A survey asked 200 students (HS and College) whether they prefer Instagram or Snapchat:
| Group | Insta | Snap | Total | % Insta |
|---|---|---|---|---|
| HS | 34 | 66 | 100 | 34% |
| College | 52 | 48 | 100 | 52% |
| Total | 86 | 114 | 200 | 43% |
Question: Are the differences in Instagram preference due to chance?
Hypotheses:
If \( H_0 \) is true, then all groups should have the same Instagram preference: 43%.
Expected values assuming independence:
| Group | Insta | Snap | Total |
|---|---|---|---|
| HS | 43 | 57 | 100 |
| College | 43 | 57 | 100 |
| Total | 86 | 114 | 200 |
If \( H_0 \) is true, then observed counts should be close to expected.
If group and preference are independent, then any permutation of preferences is equally likely.
Steps:
p-value: \( p = P(C \ge C_{\text{obs}}) \)
If \( p \) is small, reject independence.
Chi-squared statistic:
\[ C = \sum \frac{(O - E)^2}{E} \]
Example: for observed vs expected counts:
\[ C = \frac{(34 - 43)^2}{43} + \frac{(66 - 57)^2}{57} + \frac{(52 - 43)^2}{43} + \frac{(48 - 57)^2}{57} = 6.6 \]

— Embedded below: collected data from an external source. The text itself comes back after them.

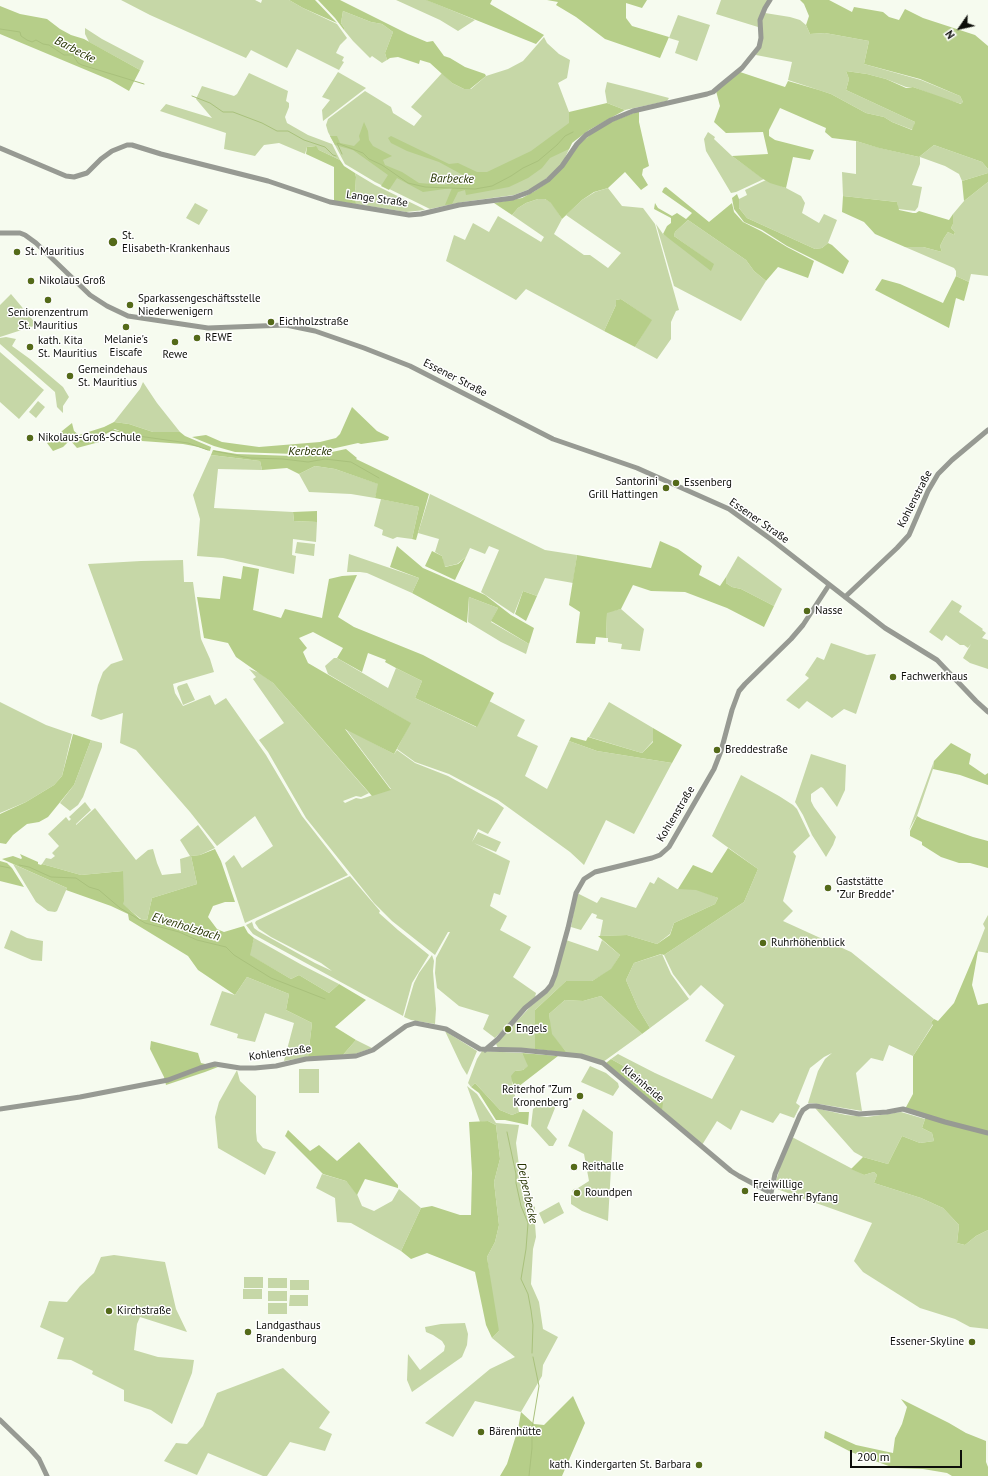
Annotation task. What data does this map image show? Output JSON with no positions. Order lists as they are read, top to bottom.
{
  "streets": {
    "street": [
      "Lange Straße",
      "Essener Straße",
      "Kohlenstraße",
      "Kleinheide"
    ]
  },
  "crossings": [
    ["Essener Straße", "Kohlenstraße"],
    ["Kohlenstraße", "Kleinheide"]
  ],
  "water": [
    "Barbecke",
    "Kerbecke",
    "Elvenholzbach",
    "Deipenbecke"
  ],
  "places": [
    "St. Elisabeth-Krankenhaus",
    "St. Mauritius",
    "Nikolaus Groß",
    "Seniorenzentrum St. Mauritius",
    "Sparkassengeschäftsstelle Niederwenigern",
    "Eichholzstraße",
    "Melanie's Eiscafe",
    "REWE",
    "Rewe",
    "kath. Kita St. Mauritius",
    "Gemeindehaus St. Mauritius",
    "Nikolaus-Groß-Schule",
    "Essenberg",
    "Santorini Grill Hattingen",
    "Nasse",
    "Fachwerkhaus",
    "Breddestraße",
    "Gaststätte \"Zur Bredde\"",
    "Ruhrhöhenblick",
    "Engels",
    "Reiterhof \"Zum Kronenberg\"",
    "Reithalle",
    "Freiwillige Feuerwehr Byfang",
    "Roundpen",
    "Kirchstraße",
    "Landgasthaus Brandenburg",
    "Essener-Skyline",
    "Bärenhütte",
    "kath. Kindergarten St. Barbara"
  ],
  "scale_bar": "200 m",
  "north": "bottom left"
}
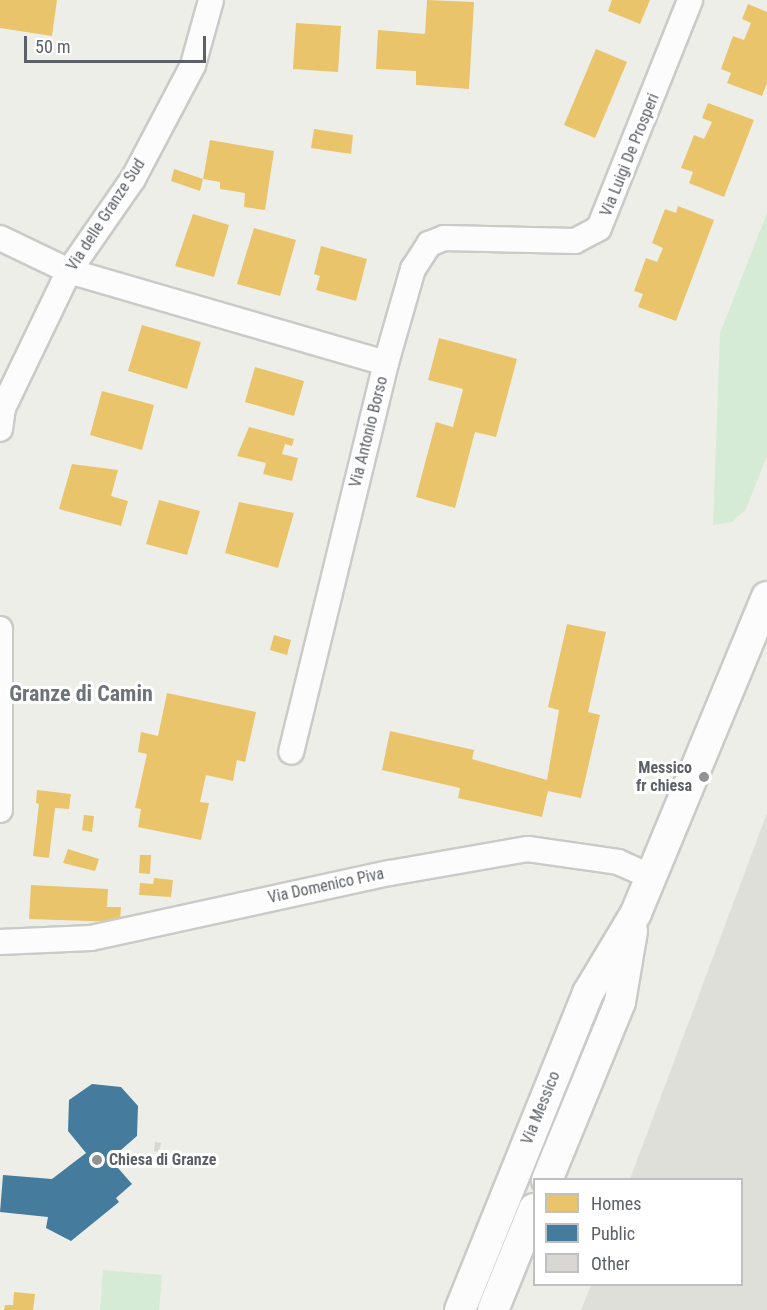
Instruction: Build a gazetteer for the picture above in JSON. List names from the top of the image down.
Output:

Large \( C \Rightarrow \) large deviation between observed and expected → group matters.
Distribution under \( H_0 \): Chi-square with degrees of freedom:
\[ df = (r - 1)(c - 1) = (2 - 1)(2 - 1) = 1 \]
p-value: \[ P(C \ge 6.6) = 0.01 \]
Conclusion: Reject \( H_0 \): group affects preference.